**Extracted text:**
----------------------------------------

Skip to content

Install the software

PhysiClaw’s software is one CLI called physiclaw, and getting it running is four commands: install it, check the environment, fetch the on-device vision model, and start the server. macOS is the supported platform today; the only real difference on other OSes is the serial-port name, which the wizard finds for you anyway.

One script installs everything — uv, Python 3.12, and the physiclaw CLI — isolated under ~/.local/bin so it never touches your system Python:

bash
curl -fsSL https://raw.githubusercontent.com/physiclaw/PhysiClaw/main/install.sh | bash

When it finishes, physiclaw is on your PATH. Confirm it’s there:

bash
physiclaw --version

If the shell can’t find the command, open a new terminal (so the updated PATH loads) and try again.

physiclaw doctor is a read-only health check — it never changes anything. It prints the Python version, your config path, whether the vision model is present, what hardware it can see, and a numbered list of what to do next.

bash
physiclaw doctor

On a fresh install it will flag two things as missing — the vision model and a running server. That’s expected; the next two steps fix both. Run doctor again any time something feels off; it’s the fastest way to see the whole system’s state at a glance.

PhysiClaw reads the screen with a small icon-detection model that runs on your machine. Fetch it once:

bash
physiclaw setup local-vision-model

This downloads about 100 MB and converts it to a fast inference format. The conversion borrows some heavy dependencies in a throwaway environment and deletes them on success, so your install stays lean — only the finished model stays behind.

Why local, and not a cloud API?

Privacy

Every frame of your phone’s screen is processed on your own machine. Screenshots of your messages, banking, and accounts never leave the desk.

----------------------------------------

Page images and extracted text:

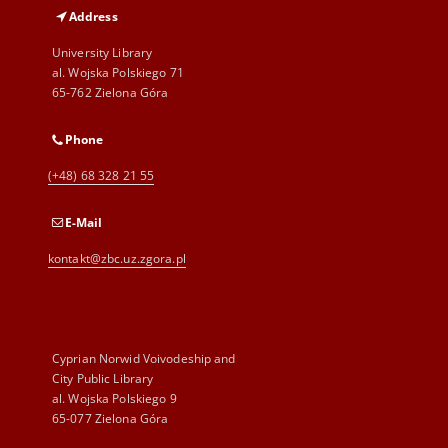
Address
University Library
al. Wojska Polskiego 71
65-762 Zielona Góra
Phone
(+48) 68 328 21 55
E-Mail
kontakt@zbc.uz.zgora.pl
Cyprian Norwid Voivodeship and
City Public Library
al. Wojska Polskiego 9
65-077 Zielona Góra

----------------------------------------

**Required action 1:**
Reproduce the passage of the PhysiClaw installation guide between "PhysiClaw’s software is" and "and try again.", inclusive.
**Required action 2:**
Render this sentence from the PhysiClaw installation guide in Spanish: "This downloads about 100 MB and converts it to a fast inference format."
**Required action 3:**
Resume the PhysiClaw installation guide after its final sentence, carrying the text onward.

**Exercise answer 1:**
PhysiClaw’s software is one CLI called physiclaw, and getting it running is four commands: install it, check the environment, fetch the on-device vision model, and start the server. macOS is the supported platform today; the only real difference on other OSes is the serial-port name, which the wizard finds for you anyway.

One script installs everything — uv, Python 3.12, and the physiclaw CLI — isolated under ~/.local/bin so it never touches your system Python:

bash
curl -fsSL https://raw.githubusercontent.com/physiclaw/PhysiClaw/main/install.sh | bash

When it finishes, physiclaw is on your PATH. Confirm it’s there:

bash
physiclaw --version

If the shell can’t find the command, open a new terminal (so the updated PATH loads) and try again.

**Exercise answer 2:**
Esto descarga unos 100 MB y lo convierte a un formato de inferencia rápido.

**Exercise answer 3:**
Offline & fast

No network round-trip per look. The detector runs locally, so a peek stays in the ~4-second range even on a flaky connection.

bash
physiclaw server

This starts the MCP server on port 8048 and opens the setup wizard in your browser. Leave this shell running — it’s the process that holds the serial port and the camera and talks to your phone. On first start it prints, among other things:

PhysiClaw MCP server on http://localhost:8048/mcp
QR code (scan with phone): http://localhost:8048/api/bridge/qr

The browser window it opens is the hardware-setup wizard. You can drive setup there or from a second terminal — both do the same thing, and Calibrate walks through it.

PhysiClaw speaks MCP (Model Context Protocol) — the standard way an AI agent calls external tools. Any MCP client (Claude Desktop, an IDE, your own script) connects to the same endpoint:

http://localhost:8048/mcp

Once calibrated, the client will see PhysiClaw’s tools — peek, tap, swipe, and the rest — and can start operating the phone. First task wires up a client and runs one end to end.

PhysiClaw auto-detects the arm’s USB serial port, so you rarely need its name. When a troubleshooting step does ask for it, the format differs by OS:

/dev/tty.usbserial-XXXX (or /dev/tty.usbmodemXXXX). List candidates with ls /dev/tty.usb*.